Uma palavra em favor da preservação da memória ferroviária no Brasil

No momento mesmo em que ainda lamentamos a destruição (pelas enchentes) do patrimônio histórico de São Luís do Paraitinga, creio ser válido abordar a questão da preservação da memória das pequenas e grandes cidades, independente de terem ou não valor turístico. Por hora, tratarei especificamente do que toca à conservação do patrimônio ferroviário, em particular no Estado de São Paulo. Por suposto não discuto aqui o caso da preferência do transporte rodoviário em detrimento das ferrovias - isso seria assunto para outra postagem.
No Estado de São Paulo, a constituição da malha ferroviária esteve ligada à expansão da agricultura cafeeira nas últimas décadas do século XIX. As ferrovias eram então o meio de transporte mais conveniente para que as gigantescas safras de café do "oeste paulista" pudessem chegar ao porto de Santos, de onde eram distribuídas mundo afora. A partir da década de 50 do século XX, o transporte ferroviário foi gradualmente perdendo espaço, sendo substituído pelo de matriz rodoviária. Hoje as ferrovias que ainda existem são reconhecidamente subutilizadas, e apenas para transporte de carga, não mais de passageiros.
Ocorre que a expansão das ferrovias foi fator preponderante para a urbanização do Estado - trazia consigo um rastro de modernização, gerando inclusive uma arquitetura própria, que ainda é possível reconhecer, malgrado o estado de deterioração em que se encontram muitas das antigas estações ferroviárias.
Claro está o fato de que é impossível a conservação da malha ferroviária tal qual se encontrava em fins do século XIX. Não se pretende tal coisa. A questão se resume a selecionar o que há de mais representativo em termos de estrutura arquitetônica, além de, simultaneamente, garantir a preservação e disponibilização para pesquisa de toda a documentação escrita e iconográfica ainda existente.
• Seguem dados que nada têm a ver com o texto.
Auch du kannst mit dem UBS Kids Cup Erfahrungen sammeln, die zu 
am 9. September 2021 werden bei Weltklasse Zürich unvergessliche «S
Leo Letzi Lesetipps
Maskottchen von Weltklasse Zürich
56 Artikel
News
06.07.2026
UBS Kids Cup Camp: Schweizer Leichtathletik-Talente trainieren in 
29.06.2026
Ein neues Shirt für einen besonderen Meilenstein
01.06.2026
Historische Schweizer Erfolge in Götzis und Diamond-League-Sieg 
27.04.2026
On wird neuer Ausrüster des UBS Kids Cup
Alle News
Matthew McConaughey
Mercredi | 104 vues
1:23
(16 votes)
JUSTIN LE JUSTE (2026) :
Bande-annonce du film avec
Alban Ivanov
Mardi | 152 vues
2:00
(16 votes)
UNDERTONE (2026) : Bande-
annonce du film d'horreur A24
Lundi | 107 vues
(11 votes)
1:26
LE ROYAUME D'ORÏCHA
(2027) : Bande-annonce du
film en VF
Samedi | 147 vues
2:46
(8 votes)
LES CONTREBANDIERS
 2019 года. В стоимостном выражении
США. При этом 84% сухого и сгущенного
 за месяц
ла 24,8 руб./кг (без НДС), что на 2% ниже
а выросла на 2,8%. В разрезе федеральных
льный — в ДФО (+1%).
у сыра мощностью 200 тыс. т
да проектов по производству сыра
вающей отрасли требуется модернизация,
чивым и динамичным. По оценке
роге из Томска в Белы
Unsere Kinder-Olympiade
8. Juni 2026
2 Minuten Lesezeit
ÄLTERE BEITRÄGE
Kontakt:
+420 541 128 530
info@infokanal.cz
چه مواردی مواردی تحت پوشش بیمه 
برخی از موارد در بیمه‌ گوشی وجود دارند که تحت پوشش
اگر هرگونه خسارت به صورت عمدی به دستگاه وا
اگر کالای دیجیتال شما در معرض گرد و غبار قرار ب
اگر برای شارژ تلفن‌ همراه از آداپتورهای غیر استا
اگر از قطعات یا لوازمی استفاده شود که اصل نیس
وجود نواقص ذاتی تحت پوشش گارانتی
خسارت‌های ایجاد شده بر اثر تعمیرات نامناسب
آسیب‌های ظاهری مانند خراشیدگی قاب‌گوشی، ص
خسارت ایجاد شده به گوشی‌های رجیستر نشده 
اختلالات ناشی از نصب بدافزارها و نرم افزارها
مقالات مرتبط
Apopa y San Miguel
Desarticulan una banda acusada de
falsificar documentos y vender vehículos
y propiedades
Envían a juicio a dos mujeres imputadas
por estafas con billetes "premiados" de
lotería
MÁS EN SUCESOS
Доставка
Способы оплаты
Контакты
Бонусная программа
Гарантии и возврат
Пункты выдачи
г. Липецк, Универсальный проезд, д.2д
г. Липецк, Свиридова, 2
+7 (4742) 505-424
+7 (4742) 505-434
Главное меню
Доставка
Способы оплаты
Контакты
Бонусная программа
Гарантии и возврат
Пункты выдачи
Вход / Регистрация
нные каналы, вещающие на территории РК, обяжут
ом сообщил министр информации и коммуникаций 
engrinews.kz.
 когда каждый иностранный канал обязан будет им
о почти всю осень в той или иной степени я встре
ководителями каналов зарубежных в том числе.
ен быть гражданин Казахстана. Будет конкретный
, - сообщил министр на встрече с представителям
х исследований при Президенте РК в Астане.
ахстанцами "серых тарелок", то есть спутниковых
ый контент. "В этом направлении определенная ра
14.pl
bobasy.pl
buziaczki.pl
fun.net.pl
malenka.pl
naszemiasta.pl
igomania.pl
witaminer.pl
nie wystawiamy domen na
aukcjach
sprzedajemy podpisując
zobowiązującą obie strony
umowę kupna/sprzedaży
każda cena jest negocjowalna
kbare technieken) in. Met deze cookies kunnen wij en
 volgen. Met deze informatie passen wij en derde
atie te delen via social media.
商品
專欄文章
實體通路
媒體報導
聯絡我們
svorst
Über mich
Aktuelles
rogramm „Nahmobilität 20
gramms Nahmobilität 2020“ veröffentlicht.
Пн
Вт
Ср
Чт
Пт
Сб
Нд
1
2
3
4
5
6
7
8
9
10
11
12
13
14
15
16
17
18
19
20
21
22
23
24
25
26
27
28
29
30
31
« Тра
Entrada de estação da antiga Companhia Paulista de Estradas de Ferro em Limeira - SP

Em quase todo o Estado há tentativas de restauração de antigas estações ferroviárias, mas o resultado disso é bem variado. Há, por exemplo, o caso bem sucedido, pelo menos para fins turísticos e educacionais, da restauração do trecho entre a Estação Anhumas (em Campinas) e Jaguariúna, mas há também casos bizarros, como o daquela estação que ganhou um toldo de acrílico...
Trecho de linha férrea
em Jaguariúna - SP
Cabe aos responsáveis por projetos de restauração considerar que essa tarefa exige a supervisão de especialistas, para que o resultado final possa, de fato, ser tido como compatível com a preservação de patrimônio histórico.
Em tempos de tantas mudanças, é necessário dedicar atenção à preservação dos vestígios do passado, até porque isso é fundamental para assegurar aos mais jovens o direito a conhecer suas próprias origens, uma parte essencial de sua identidade.   Por esses trilhos de bitola estreita o café era conduzido a Santos, mas, por esses mesmos trilhos, milhares e milhares de imigrantes provenientes da Europa seguiam de Santos para locais de trabalho em todo o Estado, imigrantes esses que são os ascendentes de parte considerável da população.
Oportunamente, voltarei a tratar de questões relacionadas ao patrimônio histórico, mas quero deixar aqui um insistente chamado à conservação do que ainda resta de significativo das ferrovias, do material iconográfico a elas relacionado e do material escrito que deve ser conservado para pesquisa. Isso não é despesa inútil. Conservar a memória do passado é vital para a construção de um senso de coesão social de que o país tanto precisa. E é inadiável. Protelar pode significar perder para sempre.